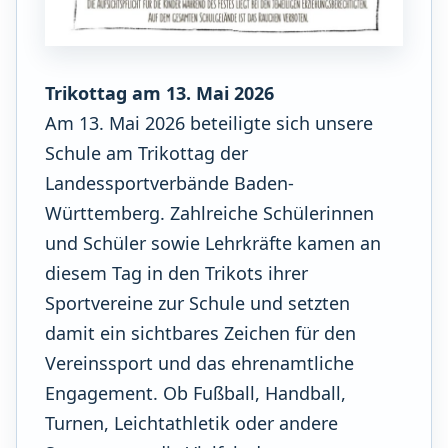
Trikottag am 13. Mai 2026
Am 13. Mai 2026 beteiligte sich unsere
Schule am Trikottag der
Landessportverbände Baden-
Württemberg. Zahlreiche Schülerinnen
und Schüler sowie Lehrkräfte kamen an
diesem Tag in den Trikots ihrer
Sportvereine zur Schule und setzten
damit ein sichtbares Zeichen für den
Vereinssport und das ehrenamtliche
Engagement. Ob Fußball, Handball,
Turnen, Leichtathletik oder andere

◇ ◇ ◇ ◇

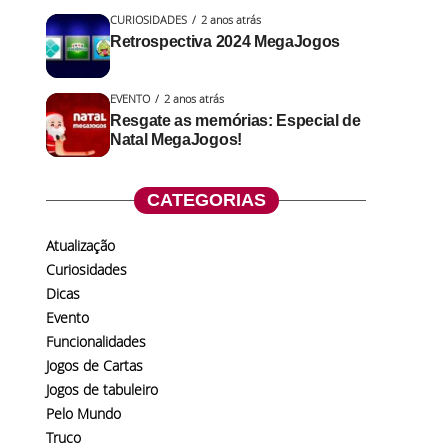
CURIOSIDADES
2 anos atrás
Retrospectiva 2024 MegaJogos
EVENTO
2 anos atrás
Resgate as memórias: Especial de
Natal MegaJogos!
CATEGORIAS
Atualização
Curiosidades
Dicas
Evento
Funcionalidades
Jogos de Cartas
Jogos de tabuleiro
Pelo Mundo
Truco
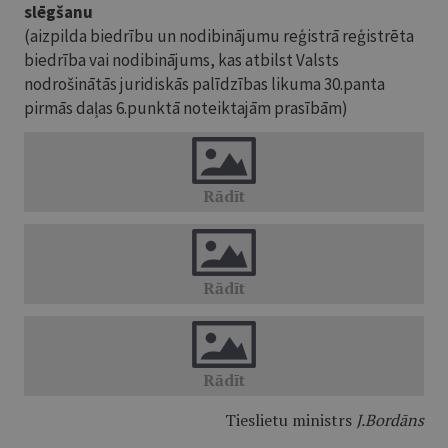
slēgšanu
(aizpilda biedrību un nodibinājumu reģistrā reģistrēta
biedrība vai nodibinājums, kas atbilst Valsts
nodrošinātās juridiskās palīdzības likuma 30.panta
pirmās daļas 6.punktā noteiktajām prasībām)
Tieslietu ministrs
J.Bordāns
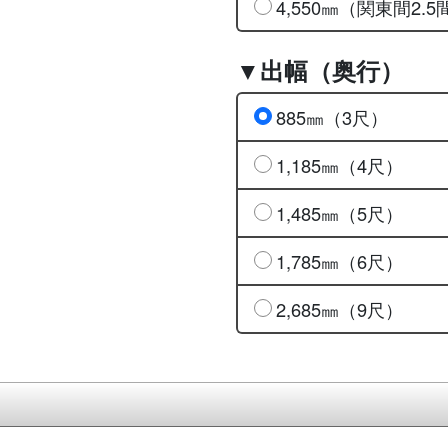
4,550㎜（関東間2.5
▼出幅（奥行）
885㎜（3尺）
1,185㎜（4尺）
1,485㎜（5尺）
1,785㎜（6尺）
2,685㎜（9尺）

◇ ◇ ◇ ◇

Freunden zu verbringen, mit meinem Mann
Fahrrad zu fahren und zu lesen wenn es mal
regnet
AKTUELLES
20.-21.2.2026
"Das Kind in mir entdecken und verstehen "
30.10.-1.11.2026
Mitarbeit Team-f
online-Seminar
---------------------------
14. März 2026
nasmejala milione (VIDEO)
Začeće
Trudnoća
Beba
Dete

◇ ◇ ◇ ◇

What this task involves: Lay out as a Markdown table the lines of the material between the line holding "Trikottag am 13. Mai 2026" and the line holding "Turnen, Leichtathletik oder andere", inclusive, with columns named Row and Text. Number the rows in order, give each line as it appears, and leave out any blank lines.

Reply:
| Row | Text |
|---|---|
| 1 | Trikottag am 13. Mai 2026 |
| 2 | Am 13. Mai 2026 beteiligte sich unsere |
| 3 | Schule am Trikottag der |
| 4 | Landessportverbände Baden- |
| 5 | Württemberg. Zahlreiche Schülerinnen |
| 6 | und Schüler sowie Lehrkräfte kamen an |
| 7 | diesem Tag in den Trikots ihrer |
| 8 | Sportvereine zur Schule und setzten |
| 9 | damit ein sichtbares Zeichen für den |
| 10 | Vereinssport und das ehrenamtliche |
| 11 | Engagement. Ob Fußball, Handball, |
| 12 | Turnen, Leichtathletik oder andere |